Friday, 26 January 2018

Why does my subject's skin have such a red cast — did my auto white balance fail me?


I have close to two hundred images where the subject looks like he just walked out of a sauna. It was 36 degrees with humidex, but he was not that red.


For comparison, attaching another picture, same camera, same lens, auto white balance, next day.


enter image description here


enter image description here


So, two questions, 1) how did that happen?, and 2) how do I fix it? I can bring down the red, but then I have to manually bring back the lip color in 200 pictures.


And next time when I deal with an older guy at 36 degrees C I will be shooting indoors.

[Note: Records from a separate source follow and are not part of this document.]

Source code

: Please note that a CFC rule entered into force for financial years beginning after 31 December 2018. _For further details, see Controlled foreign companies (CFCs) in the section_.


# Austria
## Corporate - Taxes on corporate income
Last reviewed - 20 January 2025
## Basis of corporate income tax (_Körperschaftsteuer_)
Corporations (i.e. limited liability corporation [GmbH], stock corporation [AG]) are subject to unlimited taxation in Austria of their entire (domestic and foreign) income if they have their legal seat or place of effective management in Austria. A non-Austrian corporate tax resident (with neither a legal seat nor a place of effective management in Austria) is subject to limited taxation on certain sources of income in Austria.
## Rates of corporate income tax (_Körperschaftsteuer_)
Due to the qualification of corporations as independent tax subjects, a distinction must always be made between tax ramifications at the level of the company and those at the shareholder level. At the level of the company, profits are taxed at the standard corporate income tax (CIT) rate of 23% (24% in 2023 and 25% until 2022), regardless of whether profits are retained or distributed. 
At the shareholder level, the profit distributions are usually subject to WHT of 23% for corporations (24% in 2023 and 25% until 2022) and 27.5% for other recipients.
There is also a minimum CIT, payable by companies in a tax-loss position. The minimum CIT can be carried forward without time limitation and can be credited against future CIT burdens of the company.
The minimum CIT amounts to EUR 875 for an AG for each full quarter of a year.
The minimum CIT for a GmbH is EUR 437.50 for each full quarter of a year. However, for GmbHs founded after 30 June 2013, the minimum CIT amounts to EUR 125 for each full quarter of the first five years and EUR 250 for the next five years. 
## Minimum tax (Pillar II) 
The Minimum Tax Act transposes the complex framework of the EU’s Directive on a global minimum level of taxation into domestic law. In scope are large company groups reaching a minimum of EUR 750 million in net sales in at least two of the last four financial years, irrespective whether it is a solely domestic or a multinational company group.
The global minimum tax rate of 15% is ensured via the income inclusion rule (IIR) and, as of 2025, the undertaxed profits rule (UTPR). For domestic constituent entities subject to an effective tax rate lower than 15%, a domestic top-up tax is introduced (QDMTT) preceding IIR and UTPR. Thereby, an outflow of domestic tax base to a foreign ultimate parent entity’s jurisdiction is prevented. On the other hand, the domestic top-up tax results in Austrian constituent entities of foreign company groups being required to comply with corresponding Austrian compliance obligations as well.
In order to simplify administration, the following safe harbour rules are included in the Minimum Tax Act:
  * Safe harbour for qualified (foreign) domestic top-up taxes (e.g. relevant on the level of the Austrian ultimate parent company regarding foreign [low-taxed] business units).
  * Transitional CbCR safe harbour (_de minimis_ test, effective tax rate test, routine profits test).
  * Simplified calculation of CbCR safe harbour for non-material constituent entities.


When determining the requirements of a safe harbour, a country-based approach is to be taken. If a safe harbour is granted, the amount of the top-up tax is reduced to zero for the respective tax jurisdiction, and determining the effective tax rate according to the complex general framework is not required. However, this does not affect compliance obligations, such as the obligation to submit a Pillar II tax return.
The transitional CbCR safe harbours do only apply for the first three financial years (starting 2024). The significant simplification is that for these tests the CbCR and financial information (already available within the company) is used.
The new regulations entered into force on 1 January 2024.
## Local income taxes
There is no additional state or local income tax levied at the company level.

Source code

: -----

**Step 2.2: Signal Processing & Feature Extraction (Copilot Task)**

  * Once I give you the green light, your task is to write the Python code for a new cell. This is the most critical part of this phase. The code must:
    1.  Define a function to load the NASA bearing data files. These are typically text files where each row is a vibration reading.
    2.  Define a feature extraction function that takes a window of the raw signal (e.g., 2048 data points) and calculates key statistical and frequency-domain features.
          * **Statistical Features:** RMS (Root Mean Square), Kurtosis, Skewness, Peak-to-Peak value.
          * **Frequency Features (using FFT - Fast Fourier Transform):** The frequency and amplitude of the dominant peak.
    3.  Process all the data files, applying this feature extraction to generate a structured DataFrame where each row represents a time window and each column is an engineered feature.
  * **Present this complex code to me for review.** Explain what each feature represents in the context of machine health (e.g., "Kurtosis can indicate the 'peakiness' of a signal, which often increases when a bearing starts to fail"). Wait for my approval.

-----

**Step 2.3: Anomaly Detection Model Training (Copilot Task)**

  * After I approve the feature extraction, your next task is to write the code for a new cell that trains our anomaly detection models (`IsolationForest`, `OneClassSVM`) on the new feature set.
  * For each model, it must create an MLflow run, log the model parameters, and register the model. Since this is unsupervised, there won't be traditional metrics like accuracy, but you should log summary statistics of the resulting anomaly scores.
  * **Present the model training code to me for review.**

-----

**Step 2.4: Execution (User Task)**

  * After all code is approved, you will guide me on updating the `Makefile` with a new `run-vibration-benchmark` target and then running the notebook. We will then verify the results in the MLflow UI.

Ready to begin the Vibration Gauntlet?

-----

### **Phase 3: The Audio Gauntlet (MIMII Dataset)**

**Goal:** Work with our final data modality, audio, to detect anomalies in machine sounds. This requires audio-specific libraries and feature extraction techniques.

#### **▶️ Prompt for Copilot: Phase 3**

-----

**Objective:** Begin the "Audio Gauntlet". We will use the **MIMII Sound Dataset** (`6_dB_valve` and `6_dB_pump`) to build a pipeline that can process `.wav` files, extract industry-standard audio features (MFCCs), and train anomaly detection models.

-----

*Edit: The camera is Olympus EPM 2. I am now guessing that he may have been THAT red, but my eyes tricked me. The last picture is from the beginning of the shoot before he got very hot and had two glasses of wine AND the background worked better for his skin and clothes. I do not have colour management setup, but I will get on it.


enter image description here



Answer




The problem with auto-white balance here is that you have in essence different scene elements. The brightly background is in the sun, the face is in the shadow. The lighting of the face is reflective, from whatever reflective light happens to be behind you.


Now if you look closely at the sun-lit areas in the background, they are brightly lit and should display sort of a bluish tint. But their bluish has a tendency towards magenta. This may be since the camera overguesses the bluish character of the composition by basically not being able to distinguish a blue shirt in the shadows from a midnight one. So it picks an average that turns out sort of unlucky.


A picture composition of that half-light half-shadow kind is hard for automatic white balance (it can actually be rather effective in black&white photography). You can simplify the job by cheating with the light, like using a weak flash (which would also serve to tame the background brightness a bit for the sake of the overall picture composition). For avoiding additional shadows, you can use indirection from the ceiling. A lightbox will also diffuse a bit: it's probably worth spending a few hours in different environments for figuring out how to best cheat your ways around "atmospheric" shots without spoiling them and developing your personal toolbox for those situations: when such tricks apply, they are usually good for a whole series of shots in one location.


You can, of course, fix up curves in post-production, but it's always worth working on getting the best starting material for that.